Otherwise, we have not mounted this filesystem yet. So we unlock our spin lock:
spin_unlock (&mount_lock);
and call kern_mount to mount our filesystem internally:
mnt = kern_mount (&pcihpfs_fs_type); if (IS_ERR(mnt)) { err ("could not mount the fs...erroring out!\n"); return -ENODEV; }
We unlock our spin lock, as the kern_mount() function can take a long time and may even cause the kernel to sleep and schedule another process. Remember that you cannot hold a spin lock if schedule() can be called while the lock is held—very bad things can happen if you do this.
Now that we have mounted our filesystem, we grab our spin lock again:
spin_lock (&mount_lock);
and check to see if our internal mount variable is still zero:
if (!pcihpfs_mount) { pcihpfs_mount = mnt; ++pcihpfs_mount_count; spin_unlock (&mount_lock); goto go_ahead; }
“Wait!”, you are saying. “Why are we looking at pcihpfs_mount? We already know that it is set to zero; we checked it just a few lines of code ago. Why check again?” Well, remember the call to kern_mount() that we mentioned could sleep? If our call to kern_mount() sleeps, and another process comes through this same piece of code (remember we are running on more than one processor, and multiple user threads could be happening at the same time), then it could have already successfully mounted our filesystem and incremented the pcihpfs_mount variable. Because of this, we need to check it again.
So if another process has not come through and mounted our filesystem, we save off the pointer to our now mounted filesystem for other functions to use later, increment our internal count, unlock our lock and exit.
But if another process already has mounted our filesystem, we then do:
mntget(pcihpfs_mount); ++pcihpfs_mount_count; spin_unlock (&mount_lock); mntput(mnt);
This matches what we originally did in this same situation, back at the beginning of the function.
The code to unmount our filesystem is much simpler:
static void remove_mount (void) { struct vfsmount *mnt; spin_lock (&mount_lock); mnt = pcihpfs_mount; --pcihpfs_mount_count; if (!pcihpfs_mount_count) pcihpfs_mount = NULL; spin_unlock (&mount_lock); mntput(mnt); dbg("pcihpfs_mount_count = %d\n", pcihpfs_mount_count); }
In this function, we simply grab our lock (the same lock we used when mounting the filesystem), decrease our count of the number of times the filesystem was mounted (we need to unmount for every time we mounted it) and unlock our lock. Then we tell the kernel that we want to unmount the filesystem with a call to mntput().
When the kernel wants to mount our filesystem—virtually because we called kern_mount() or because a user mounted it first—our pcihpfs_read_super() function is called. In it, we need to set up a few kernel structures that describe what our filesystem looks like and list where to find the functions that the kernel will call during the lifetime of the filesystem. This is done with the following lines of code:
sb->s_blocksize = PAGE_CACHE_SIZE; sb->s_blocksize_bits = PAGE_CACHE_SHIFT; sb->s_magic = PCIHPFS_MAGIC; sb->s_op = &pcihpfs_ops;
With this, we state that our filesystem's block size is equal to the page cache size; we set up our filesystem's magic number (must be unique across all filesystems in the system) and point to our list of super_operations structure functions.

== Data extract ==
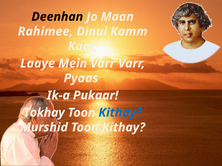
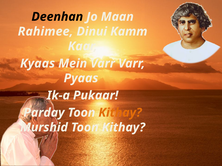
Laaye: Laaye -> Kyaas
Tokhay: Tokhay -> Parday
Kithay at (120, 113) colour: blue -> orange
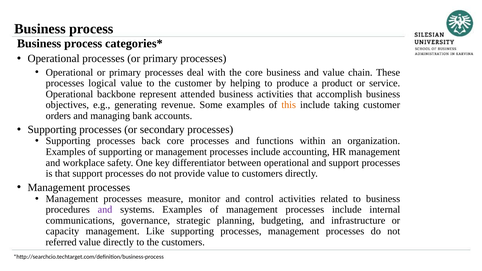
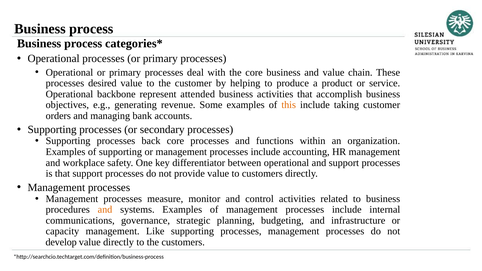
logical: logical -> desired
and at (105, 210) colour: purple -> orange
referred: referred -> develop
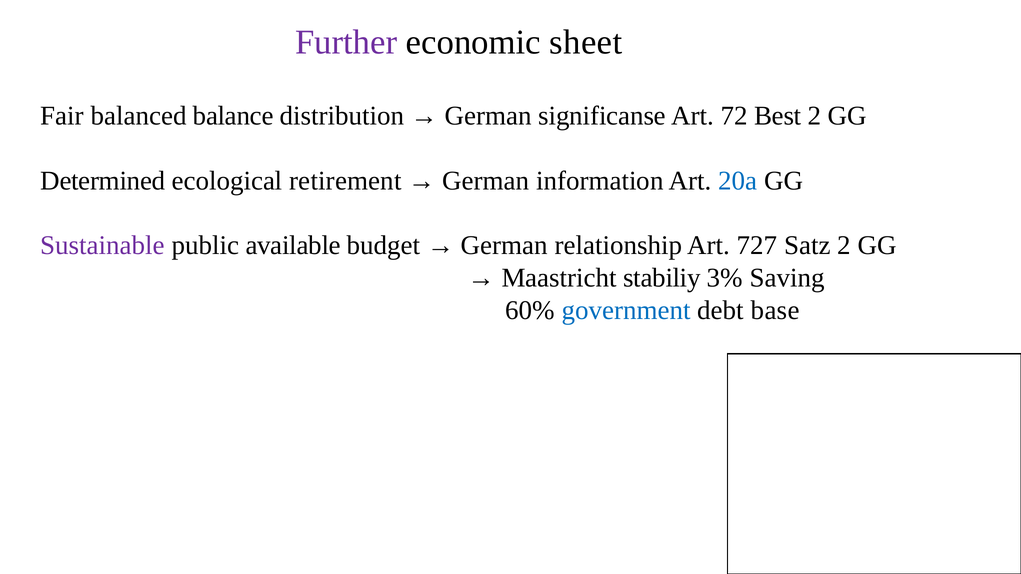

...

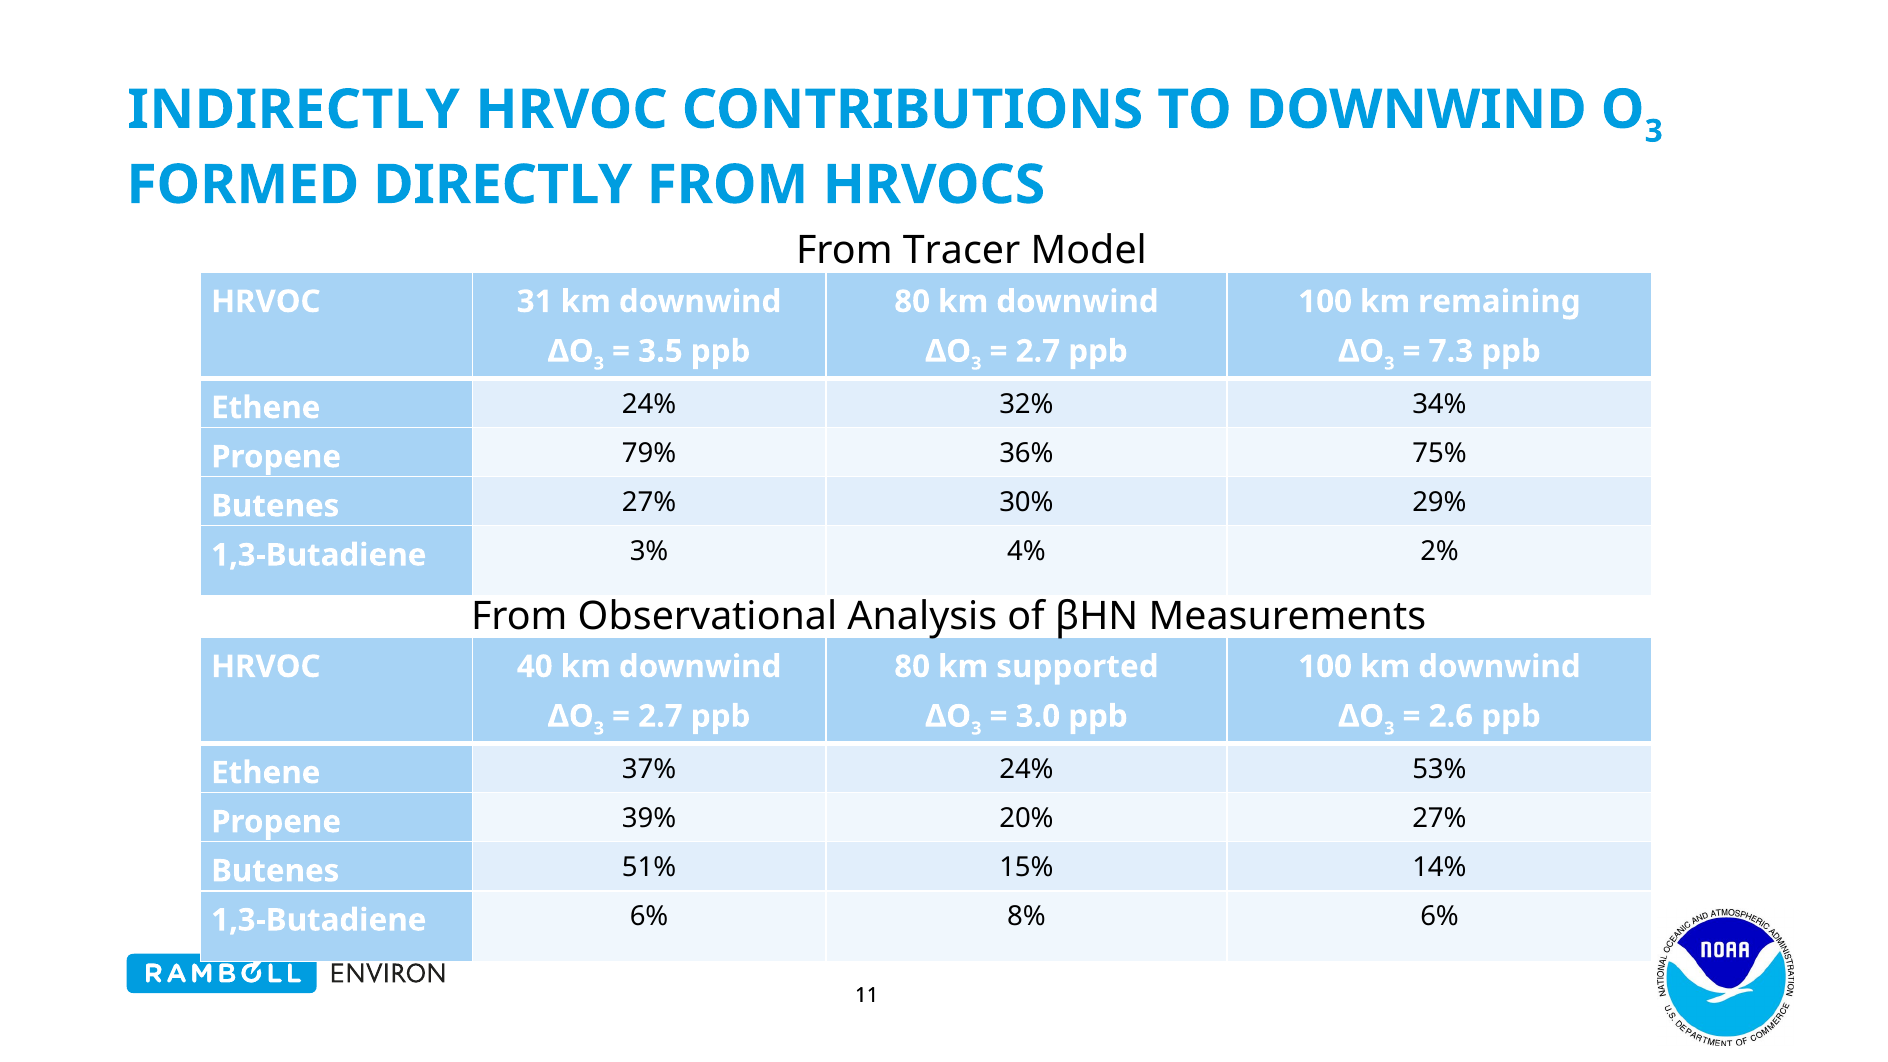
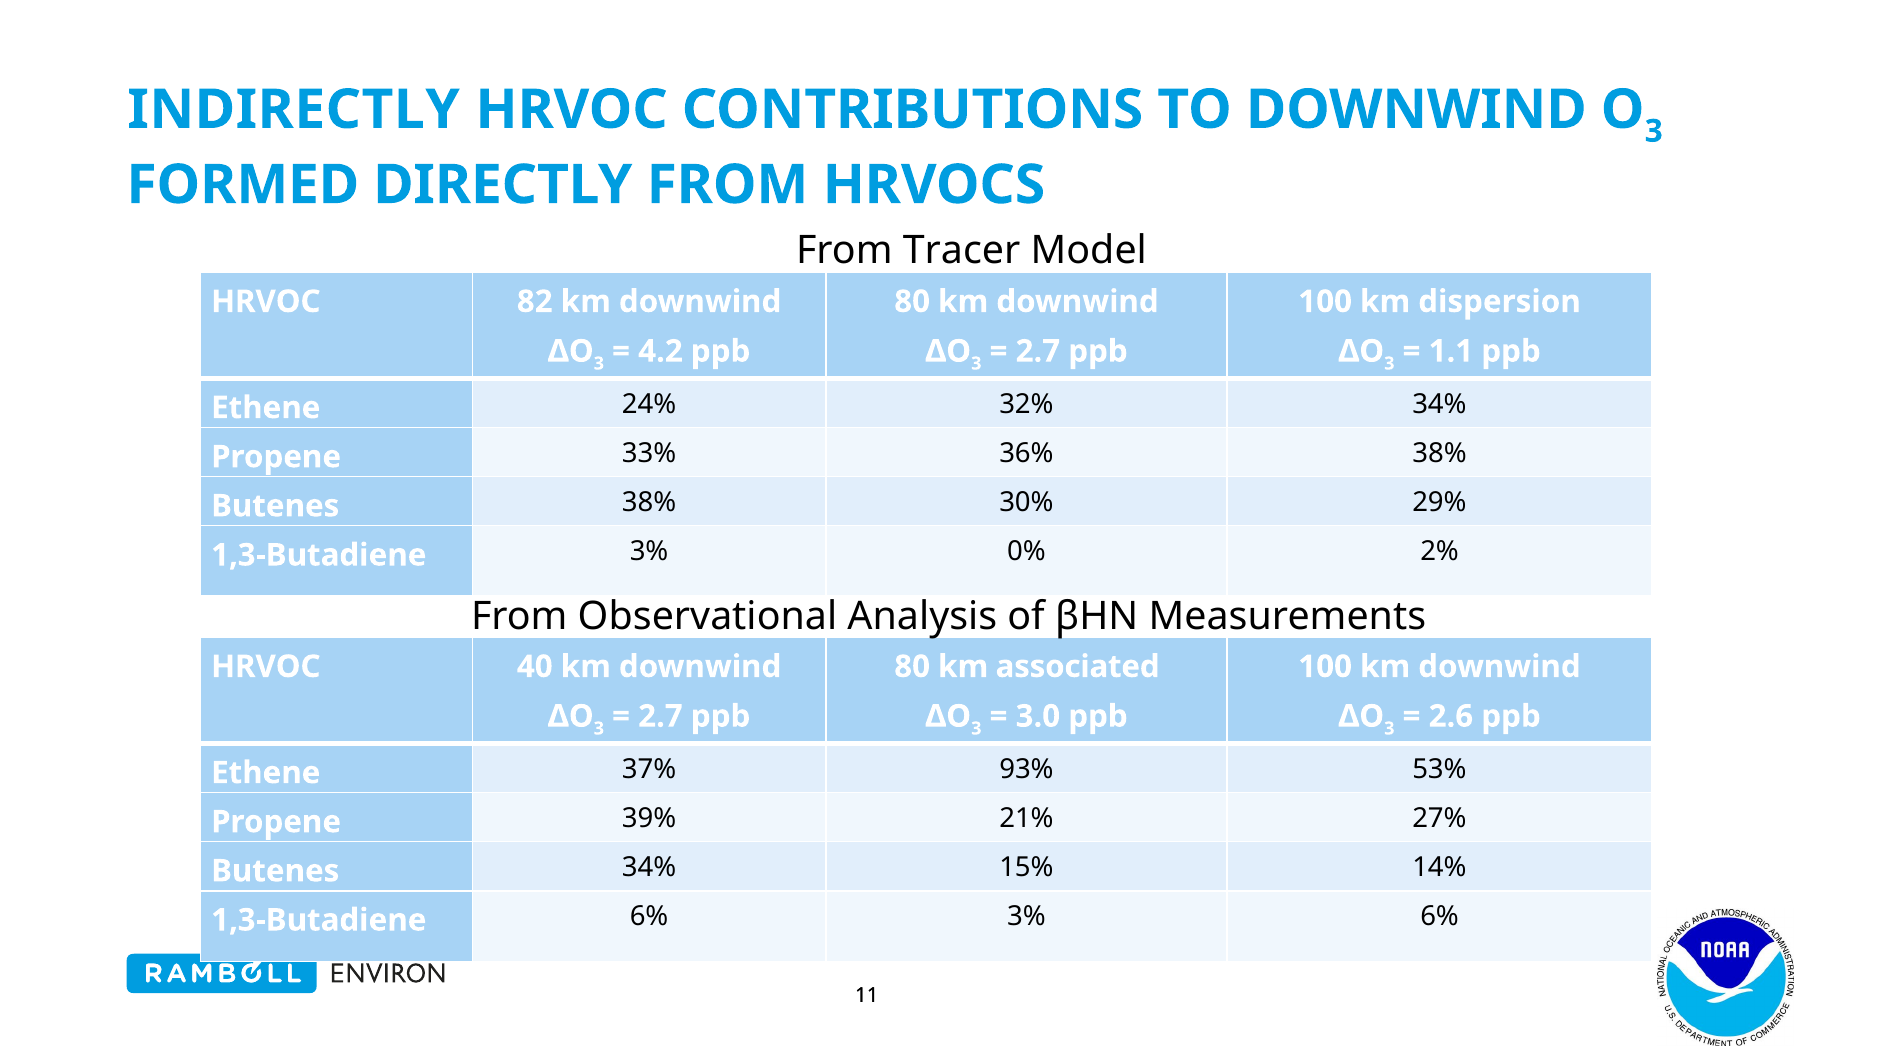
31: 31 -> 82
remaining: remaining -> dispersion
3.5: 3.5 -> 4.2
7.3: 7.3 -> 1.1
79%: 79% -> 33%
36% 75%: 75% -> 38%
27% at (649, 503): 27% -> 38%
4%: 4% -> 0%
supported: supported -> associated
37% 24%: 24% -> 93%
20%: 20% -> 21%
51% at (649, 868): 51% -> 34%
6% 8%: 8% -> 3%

== Exercise objective ==
Return the passage of the kernel filesystem-mounting text from "But if another" to "of the function.", copied word for word.

== Task output ==
But if another process already has mounted our filesystem, we then do:
mntget(pcihpfs_mount); ++pcihpfs_mount_count; spin_unlock (&mount_lock); mntput(mnt);
This matches what we originally did in this same situation, back at the beginning of the function.